I saw a putative 3D animation of a fly whose brain had been digitized and then run in a simulation. It buzzed around, sipped food it had found on the ground, even rubbed its forelegs together as flies do. A true Dixie Flyline. We live in strange times...

> If they freeze the vesicles that deliver transmitters and make them analyzable, you've got all the information you need. In terms of a modern ANN, it's the connections (axons) and the weights (transmitters/receptors in tandem).

This is exactly what I’m doubting, how can you be so sure?


Same question answered under other comment.

Yeah but it wasn’t though. I found your answer unconvincing. I suppose “we don’t know” is an answer but that is nothing like “we have all the information we need”

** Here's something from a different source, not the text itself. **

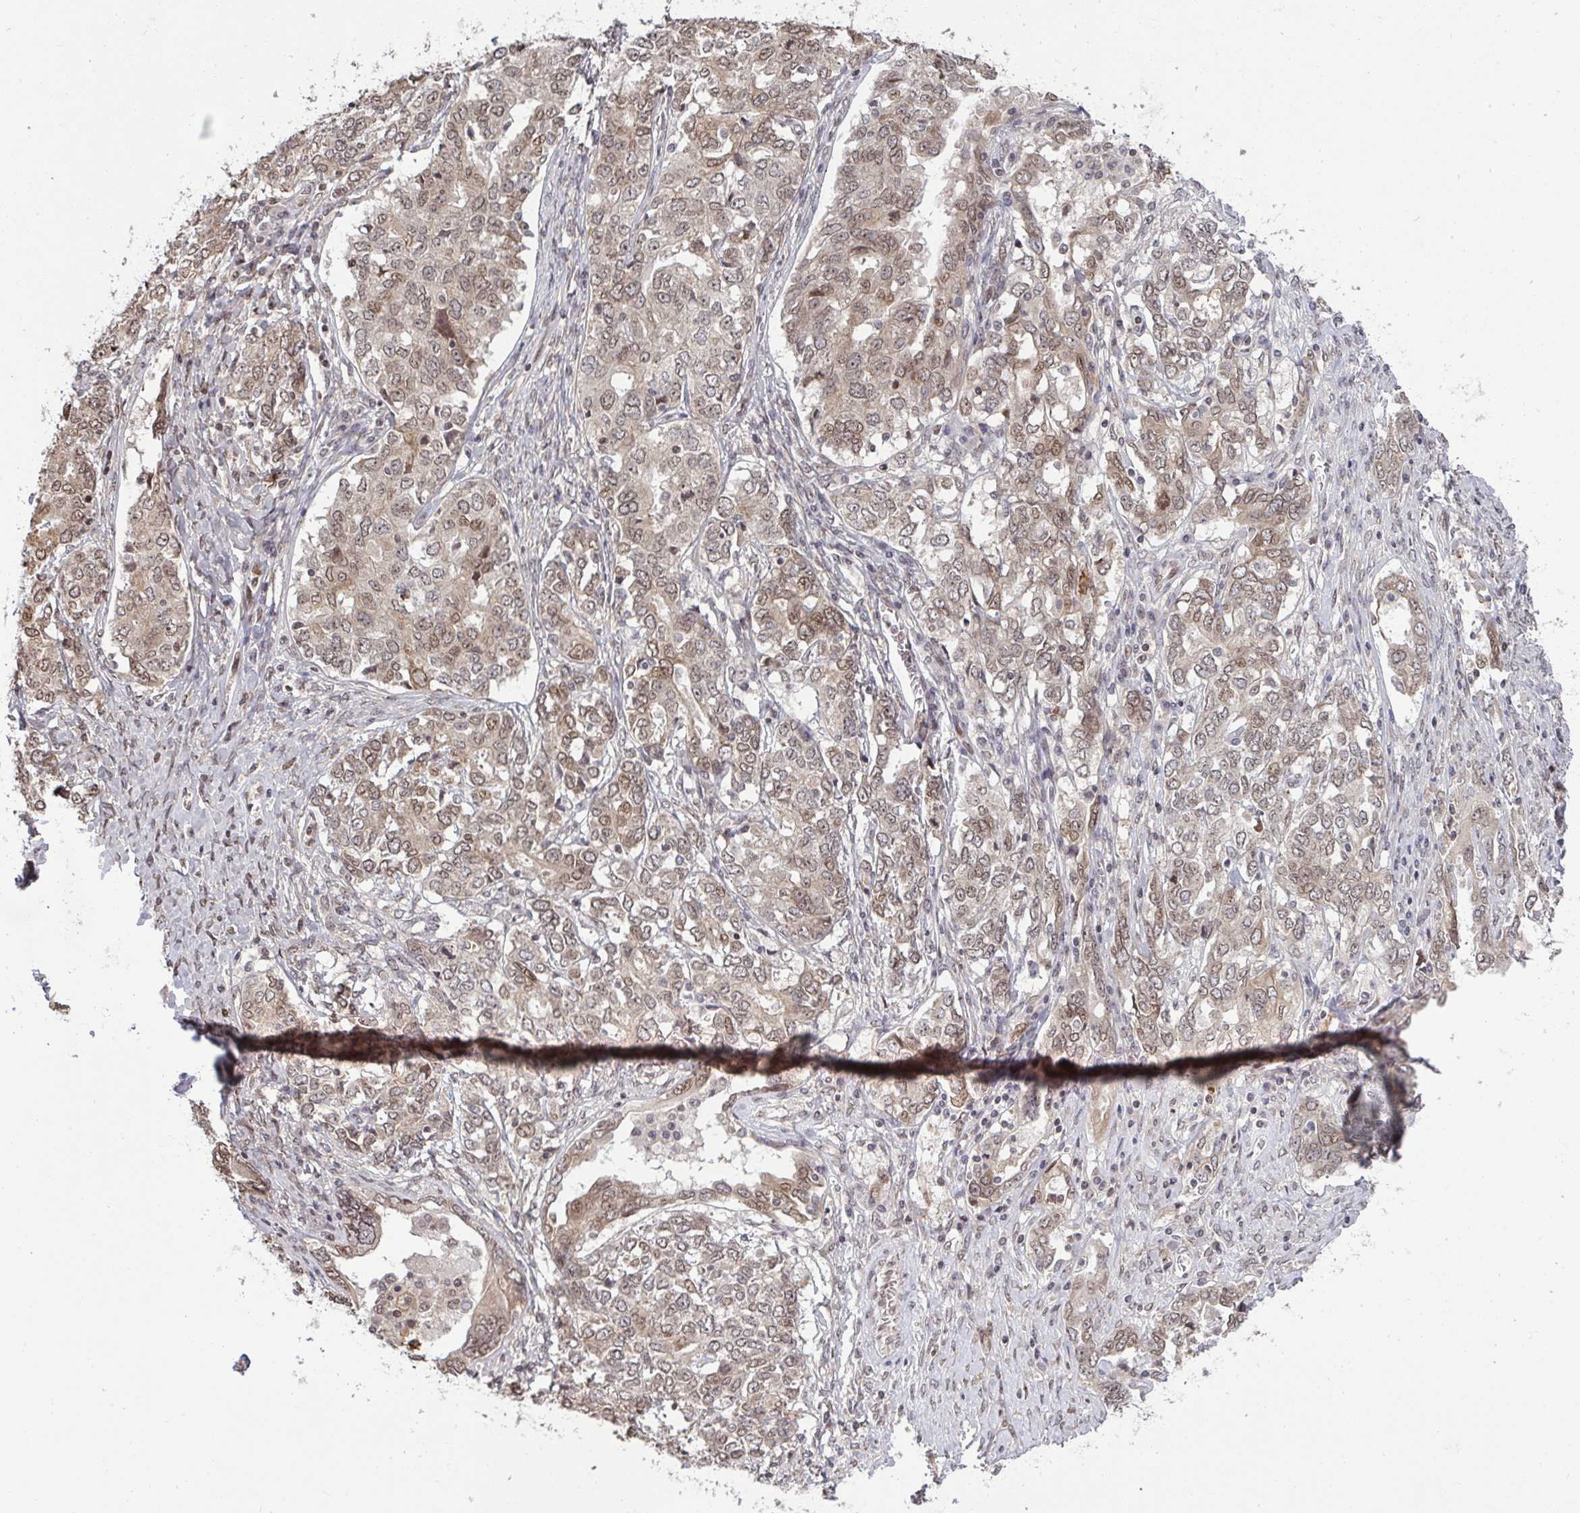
{"staining": {"intensity": "weak", "quantity": "25%-75%", "location": "cytoplasmic/membranous,nuclear"}, "tissue": "ovarian cancer", "cell_type": "Tumor cells", "image_type": "cancer", "snomed": [{"axis": "morphology", "description": "Carcinoma, endometroid"}, {"axis": "topography", "description": "Ovary"}], "caption": "Protein positivity by IHC demonstrates weak cytoplasmic/membranous and nuclear positivity in approximately 25%-75% of tumor cells in ovarian cancer (endometroid carcinoma). (brown staining indicates protein expression, while blue staining denotes nuclei).", "gene": "UXT", "patient": {"sex": "female", "age": 62}}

Am I right in thinking that even if you had all of the connections and weights mapped out for a brain, the specifics of synaptic plasticity are still pretty poorly understood?

What is the state of the art in regards to how neurons learn over time? Do existing neuron models account for that? Being trapped, unable to learn anything, sounds terrible.

All the information to replicate the structure we have delineated. But what else?

It is my understanding that for the animals where we have a simulation of the full connectome the behavior you see approximates the real behavior reasonably well, so maybe the jury is still out as to whether it is sufficient or not.

> There are a 16,000 new lives being born every hour. They're all starting with a fairly blank slate. Are you genuinely saying that they'll all be left behind because they didn't learn your technology in utero? > No. That's obviously nonsense.

That's does not obviously follow, I do worry about the ever increasing proportion of humanity who are no longer 'economically viable' and this includes people who are not yet born.